Once the pictures are set aside, transcribe each line of the data exactly.
== Dataset
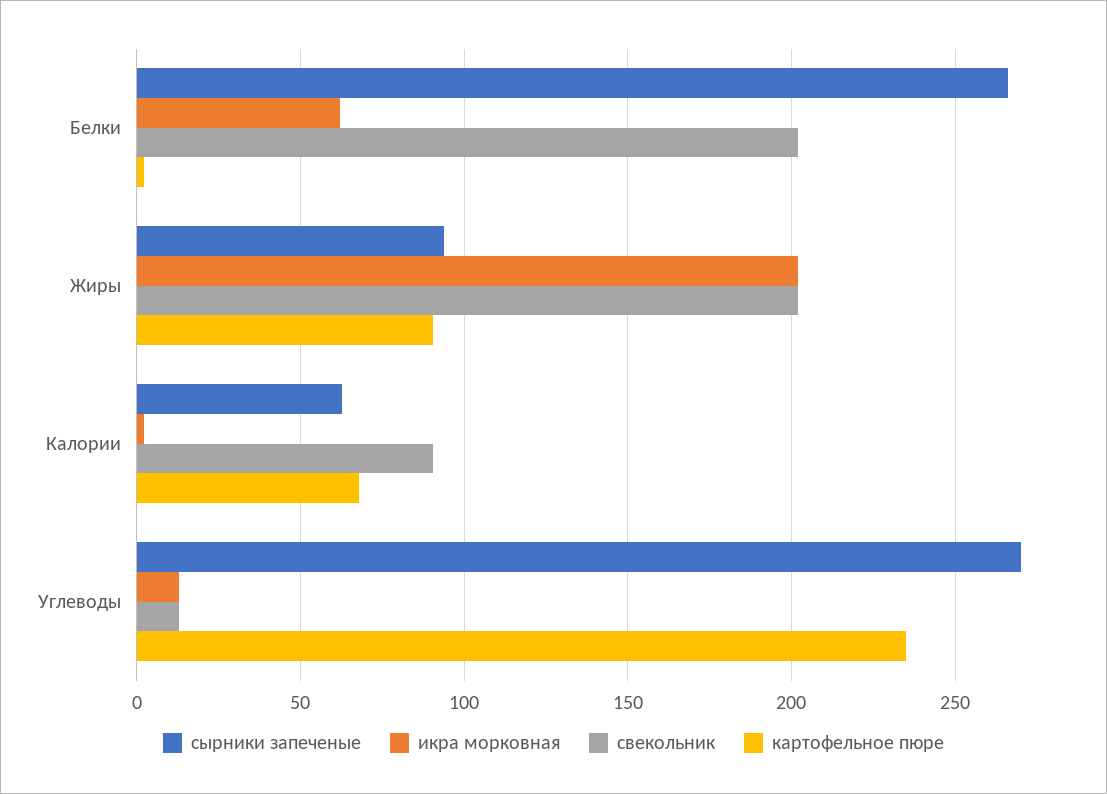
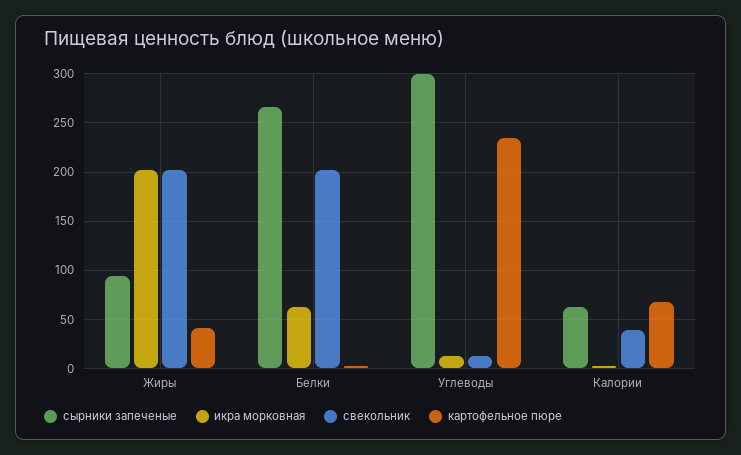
картофельное пюре, Жиры: 90 -> 40
свекольник, Калории: 90 -> 40
сырники запеченые, Углеводы: 270 -> 300

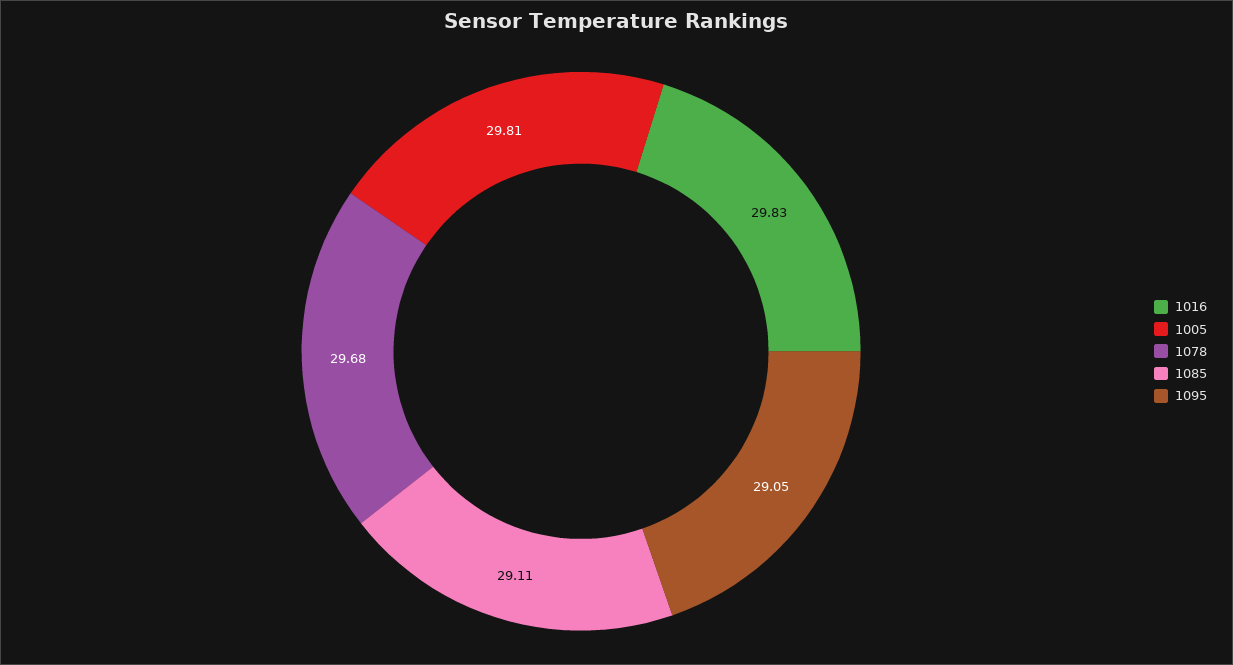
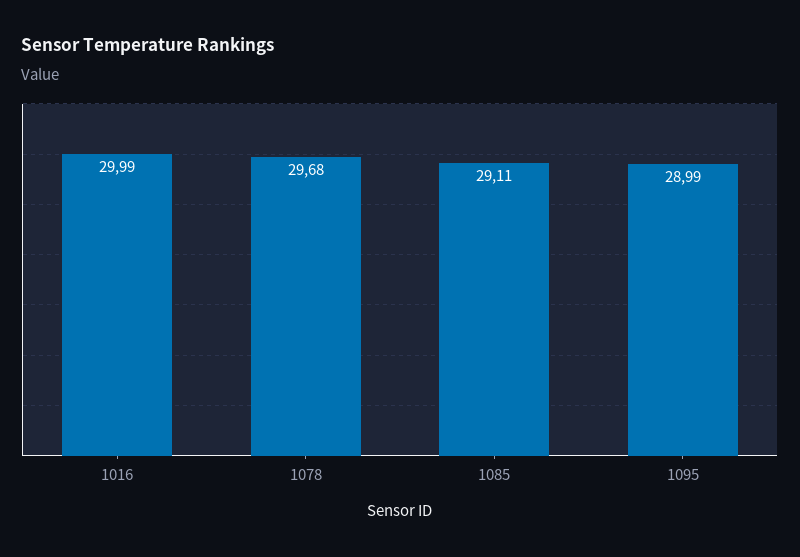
1016: 29.83 -> 29.99
1005: 29.81 -> none
1095: 29.05 -> 28.99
====
__Exercise response__:
картофельное пюре, Жиры: 90 -> 40
свекольник, Калории: 90 -> 40
сырники запеченые, Углеводы: 270 -> 300

1016: 29.83 -> 29.99
1005: 29.81 -> none
1095: 29.05 -> 28.99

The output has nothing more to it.